AOK opens waste transfer station

Elder Elaine Nahwegahbow cuts the ribbon to officially open the transfer station at an event last Wednesday. Holding the ribbon is transfer station supervisor Alfie Nahwegahbow, left, and summer student Jesse Madahbee, right.

AUNDECK OMNI KANING – The community of Aundeck Omni Kaning (AOK) unveiled its new waste transfer station last Wednesday, a project designed to help the First Nation think differently about its waste products and encourage reusing and recycling waste items.

“This is 20 years in the making, this project,” said transfer station supervisor Alfie Nahwegahbo while giving The Expositor a tour of the new site at its public unveiling on September 25.
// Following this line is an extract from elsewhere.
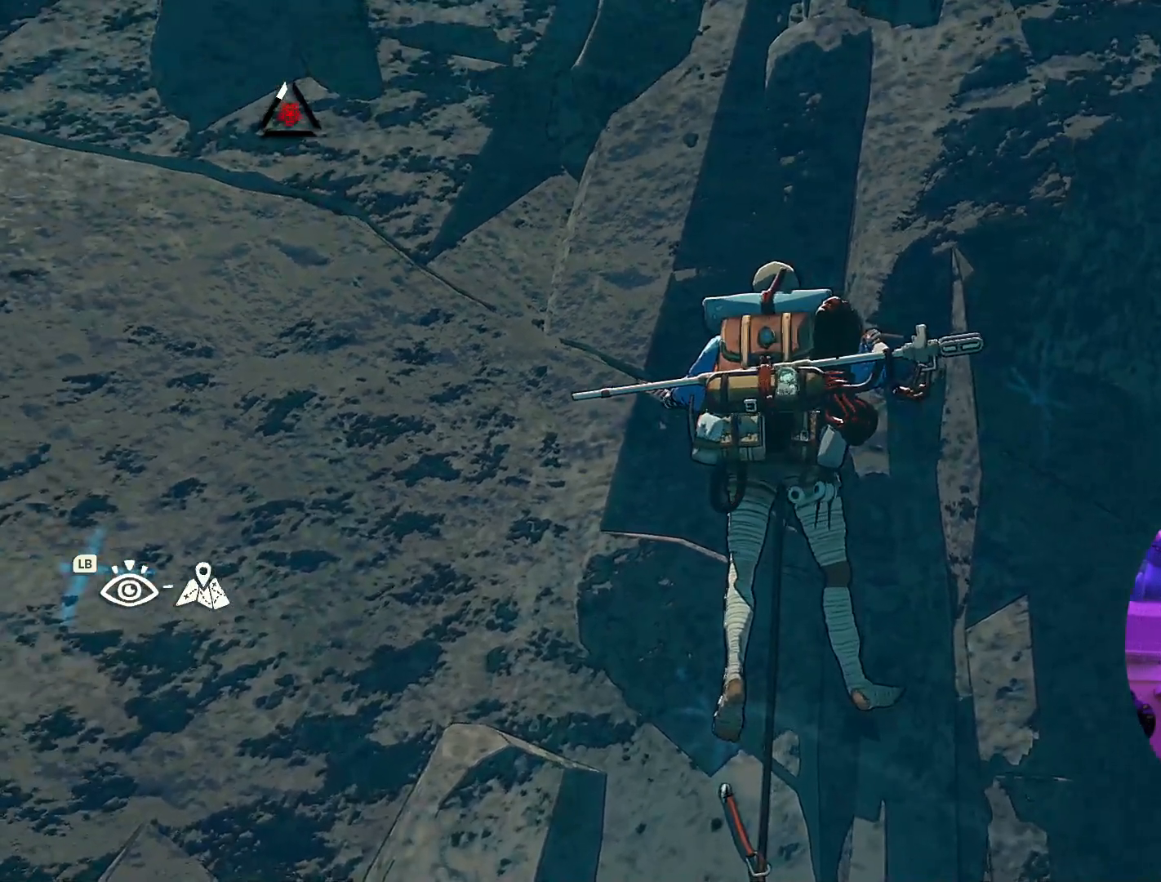
{"dt_ms": 1000, "buttons": [], "left_stick": "up", "right_stick": "center"}
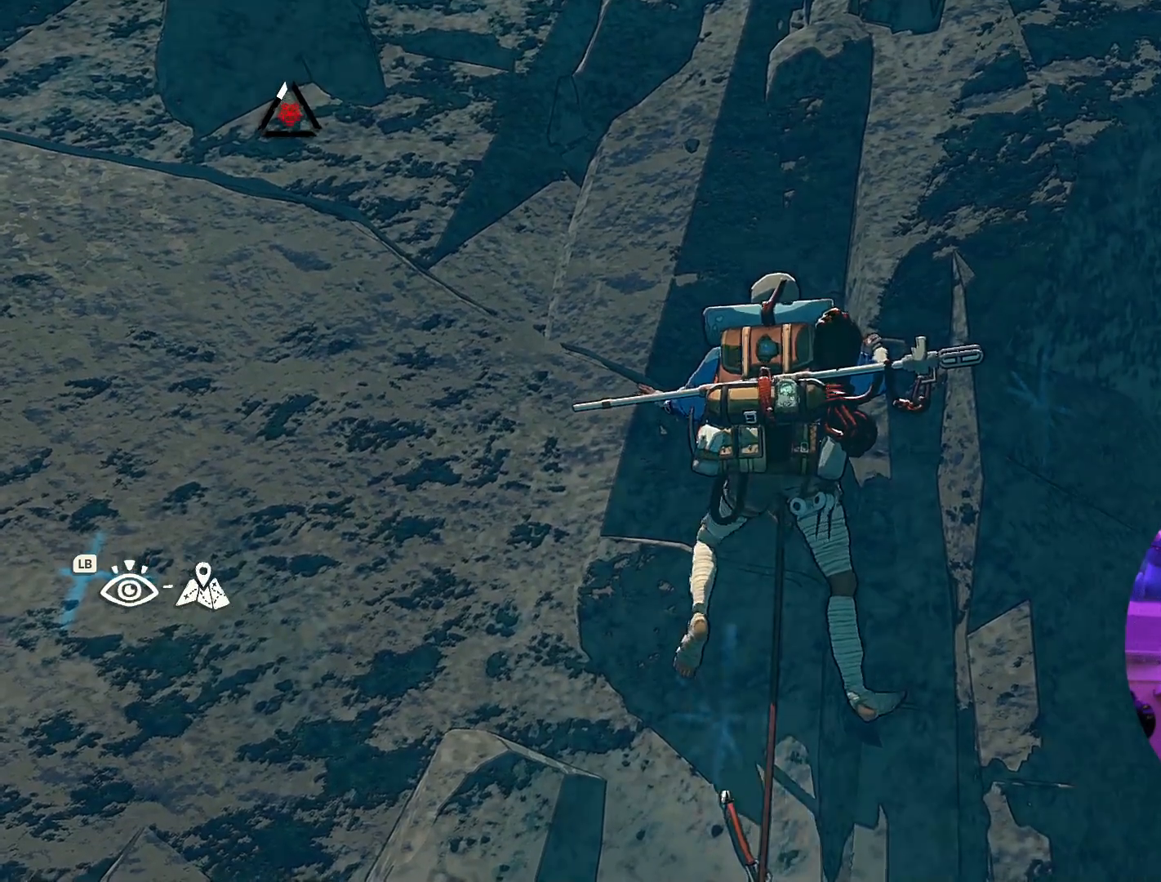
{"dt_ms": 500, "buttons": [], "left_stick": "up", "right_stick": "center", "events": [[217, "left_stick", "center"], [350, "left_stick", "up"]]}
Band members were invited to stop by the new $2.1-million facility throughout the day of its open house and tour the many waste receiving stations within the site. The project was funded by Indigenous Services Canada.

At the main entrance is an attendant’s kiosk on one side and a used goods exchange depot on the opposite side of the driveway. This enables people to drop off their unwanted but functional furniture and household items for others to take home, rather than sending these otherwise-good products to landfill. 

“This is part of our Anishinabek ways of looking after our garbage. We’re keepers of the land, we’ve got to protect it,” said AOK Ogimaa-kwe Patsy Corbiere.

“Everybody is going green now. On TV you see the detriments to the environment. With regards to us, living on an island, these things will eventually make it to the waterways. We’re hoping we can reuse some so we’re not throwing them into the landfill and contaminating the Earth,” said Mr. Nahwegahbo.

Behind the swap building is a structure to house hazardous household waste such as paints and aerosols. At the far north edge of the facility are three large areas, one for white-metal appliances, one for rubber tires and a third for scrap metal. 

Further to the rear is a structure for housing electronic waste and another area for clean wood scraps. The transfer station also has a separate fenced-off receptacle for used motor oil. Landfill attendants will collect this and transfer it to the container as needed.

The central part of the paved area is an elevated ramp that will enable three to four vehicles at once to dump household waste into one of several bins—one for standard household garbage but many more for dividing recyclables into those matching the same characteristics. This will include bins for No. 1 plastics, No. 2 plastics, cardboard and other standard recyclables.

The recycling component of the plan is a major part of AOK’s push to reduce its carbon footprint. Ogimaa-kwe Corbiere said band staff have been running extensive recycling education sessions for the past four months that have pushed more people towards recycling their waste.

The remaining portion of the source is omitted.